Smoke billows from the site of an Israeli air strike in the Lebanese village of Khiam, near the Lebanon-Israel border, on September 23, 2024. The Israeli military vowed to carry out more "extensive and precise" strikes against the Lebanese group Hezbollah. (AFP)
Smoke billows from the site of an Israeli air strike in the Lebanese village of Khiam, near the Lebanon-Israel border, on September 23, 2024. The Israeli military vowed to carry out more "extensive and precise" strikes against the Lebanese group Hezbollah. (AFP)

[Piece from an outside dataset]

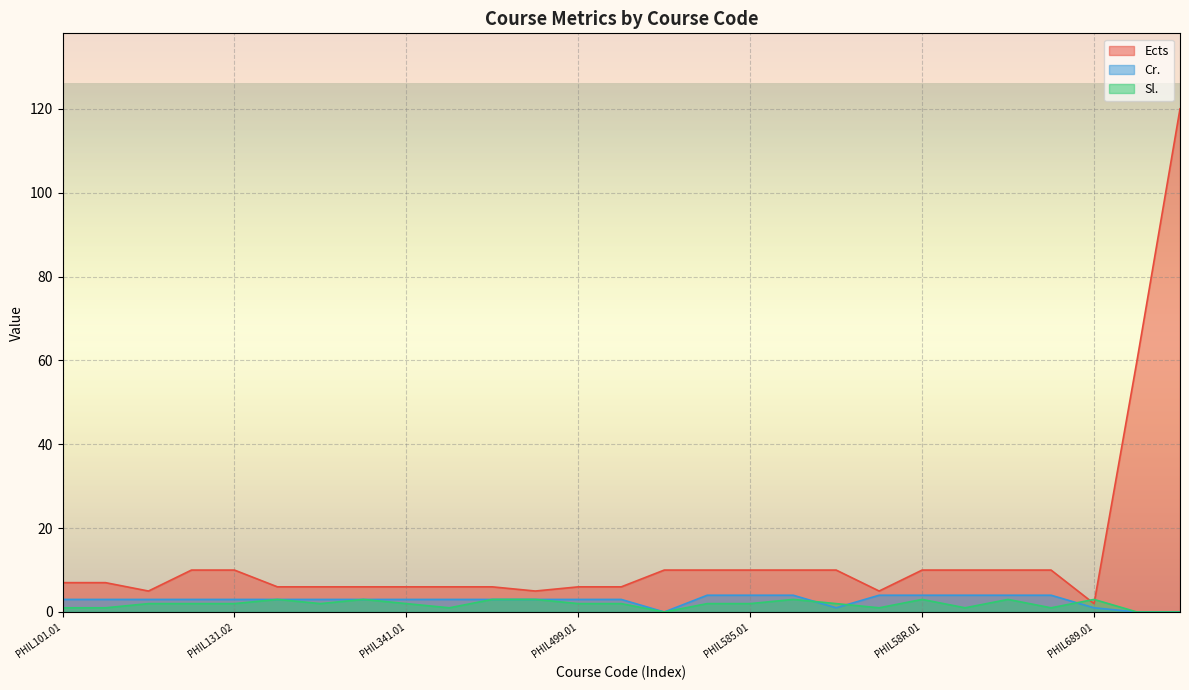

What is the spread (max minus min) of values at PHIL58R.01?

7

  • Iran's foreign ministry warned Israel on Monday of "dangerous consequences" following deadly strikes in Lebanon
  • "We are extremely concerned, deeply worried about the escalation in Lebanon," says top UN official

Beirut/Tehran/Doha/Geneva — Lebanon’s health ministry said Israeli strikes on the south killed 182 people and wounded more than 700 Monday, in the worst toll by far in nearly a year of cross-border clashes between Hezbollah and Israel.
“Israeli enemy strikes on southern towns and villages since this morning” have killed “182 people and wounded 727 others”, the health ministry said, with casualties including “children, women, and paramedics”.

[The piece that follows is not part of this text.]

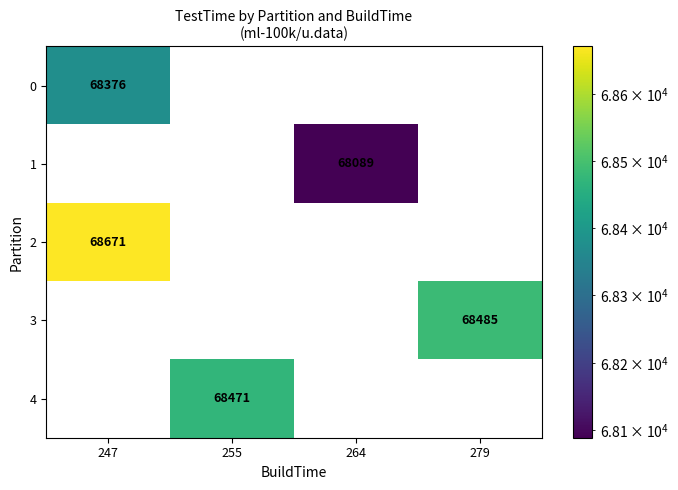

The value of 1 at 264 is 68089. True or false?

True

In Tehran, Iran’s foreign ministry warned Israel on Monday of “dangerous consequences” following deadly strikes on Hezbollah strongholds in Lebanon.

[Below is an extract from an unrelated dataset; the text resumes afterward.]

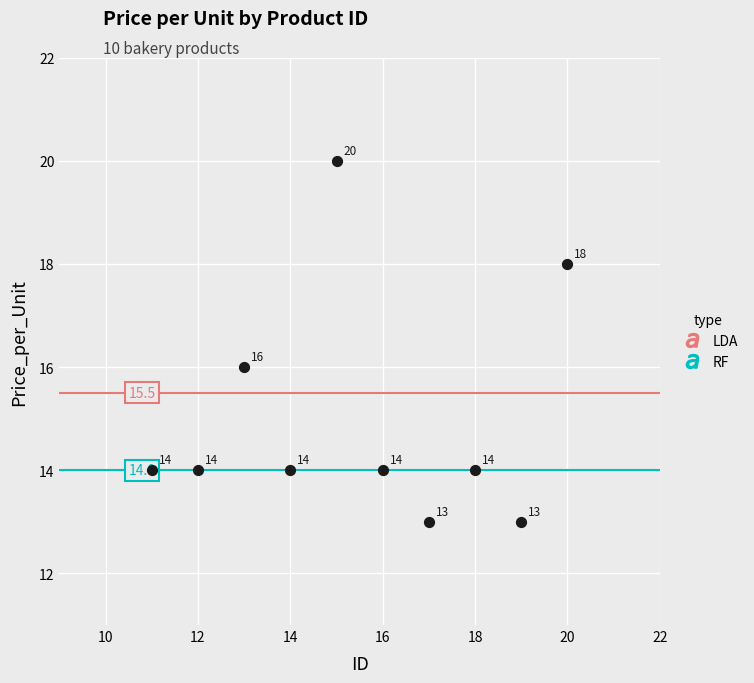

What is the range of X values (max minus min)?

9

Foreign ministry spokesman Nasser Kanani called the Israeli strikes “insane”, and warned of “the dangerous consequences of the Zionists’ new adventure”.
Israel on Monday launched a wave of air strikes. The attacks mark the largest escalation of violence between Hezbollah and Israel since the war in the Gaza Strip erupted on October 7.
Kanani said Israel’s “crimes” in Palestinian territories and their “expansion to Lebanon are a clear example of a serious threat to regional and international peace”.
He strongly criticized US support for Israel and called upon the United Nations Security Council “to take immediate action to stop these crimes”.
In Doha, the Palestinian group Hamas on Monday condemned Israeli strikes on south Lebanon which saw the deadliest bombardment in nearly a year of cross-border clashes between Hezbollah and Israel.
“We, in the Islamic Resistance Movement Hamas, affirm that this wide-scale barbaric aggression is a war crime,” Hamas said in a statement, adding that the group reaffirmed “our solidarity… with our brothers in Hezbollah and the brotherly Lebanese people”.
In Geneva, the United Nations voiced alarm Monday at the escalating violence between Israel and Hezbollah in Lebanon, warning that actions and rhetoric were catapulting the Mideast conflict “to another level”.
“We are extremely concerned, deeply worried about the escalation in Lebanon,” Ravina Shamdasani, spokeswoman for the UN rights office, told AFP.
“The attacks that we saw on the communication devices, the pagers, followed by rocket attacks and rocket fire being exchanged on both sides … marks a real escalation,” she said.
“What we’ve been warning about all along, the regional spillover of the conflict, it appears that both the actions and the rhetoric of the parties to the conflict are taking the conflict to another level.”
After nearly a year of tit-for-tat cross-border fire between Hezbollah and Israeli forces, the strikes since the weekend are the most intense since the outbreak of war between Israel and Palestinian Hamas militants in the Gaza Strip last October 7.
On Friday the UN’s High Commissioner for Human Rights, Volker Turk, told the Security Council the attack on Hezbollah communications devices violated international law and could constitute a war crime.
Without attributing the attack on the communications devices, Shamdasani stressed that “it is a war crime to commit violence that is intended to spread terror among civilians”.
“The simultaneous targeting of thousands of individuals, whether they are civilians or members of armed groups, without knowledge of where these people will be … this is not acceptable under international law.”
Shamdasani highlighted the calls from across the international community “pleading for a de-escalation”.
“But instead of a de-escalation, what we have seen … is further rhetoric with further plans of an escalation,” she said. “This needs to stop.”